Heidelberg. Machen wir es. Tun wir ihr und ihnen den Gefallen, alles zuzugeben. Ja, fast alles, was Ayse Güvendiren in ihrem Recherchestück „R-Faktor. Das Unfassbare“ für die Münchner Kammerspiele aus Kunstschaffendenschicksalen zusammengetragen hat, hat der Rezensent auch schon gedacht oder gar gesagt. Da in ihrem Stück Kritiken mit relativierenden Einschätzungen ohnehin als weiterer Beleg für Rassismus (eben „R-Faktor“) gelesen und zitiert werden, ist man frei von aller Widerspruchslust.

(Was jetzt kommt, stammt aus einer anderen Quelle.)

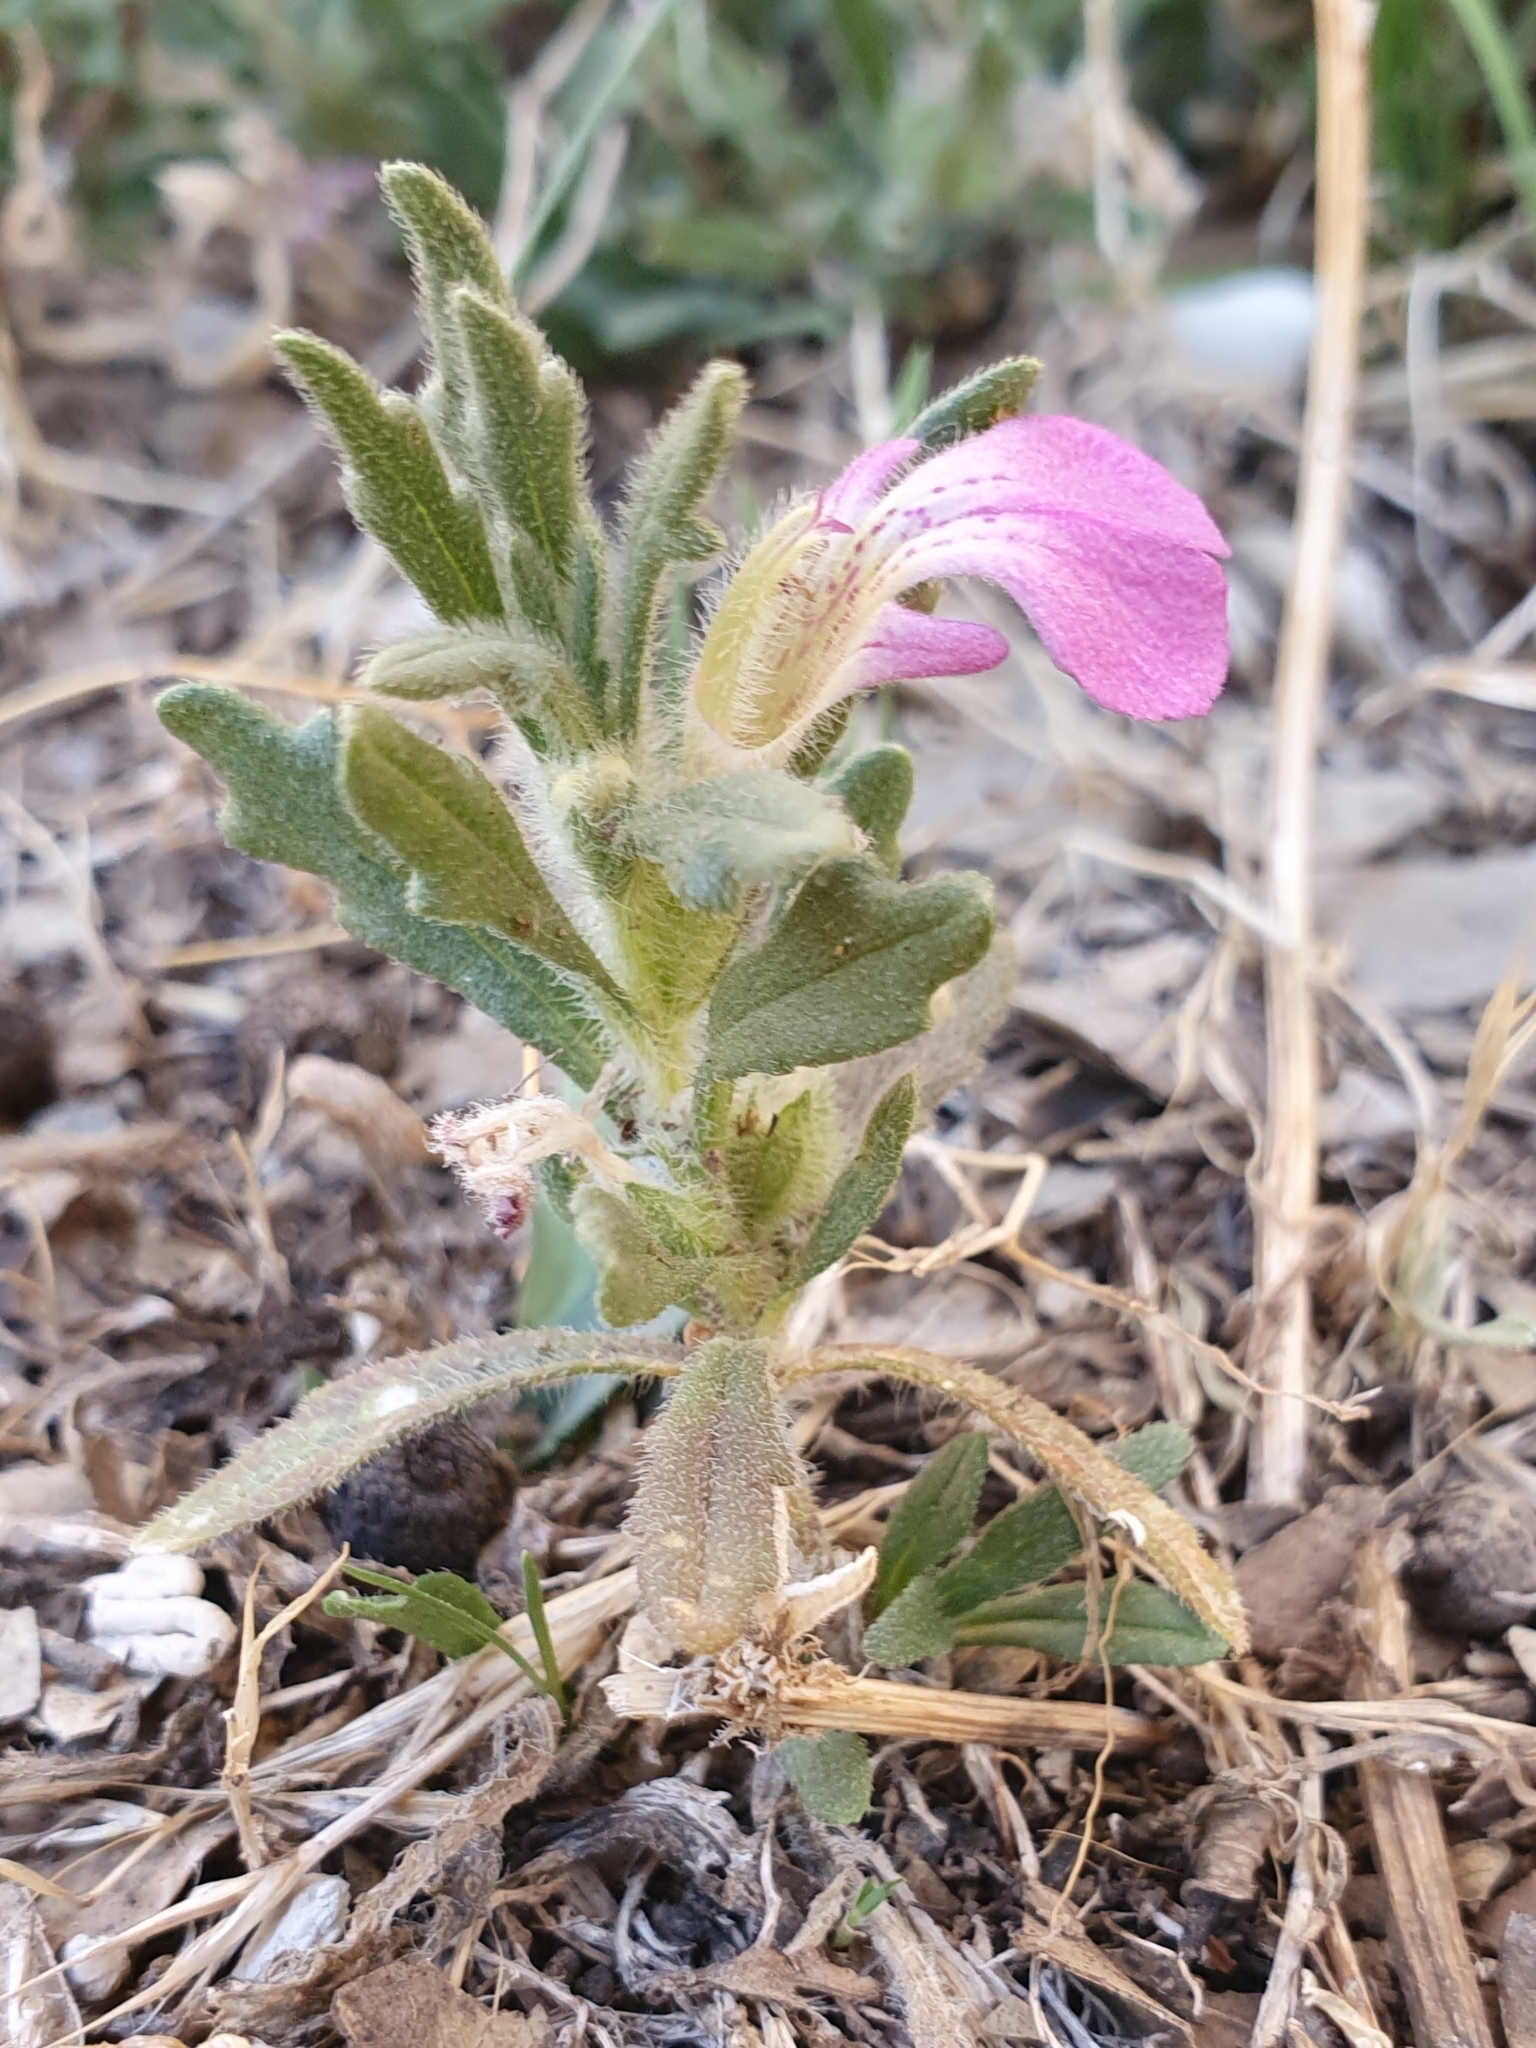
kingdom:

Die Deutungshoheit, das kann man akzeptieren, liegt bei den Betroffenen, Schnauze also - und Applaus!
Nicht weiß - oder besser kaukasisch gelesene Menschen mit jeglichen Migrationshintergründen haben es schwer im Kulturbetrieb. Punkt. Und zwar vom Vorsprechen an der Schauspielschule bis ins Engagement. Kollegen, Intendanten, Dramaturgen - alles zumindest unsensible Kolonialisten mit Deutungshoheit oder eben Rassisten.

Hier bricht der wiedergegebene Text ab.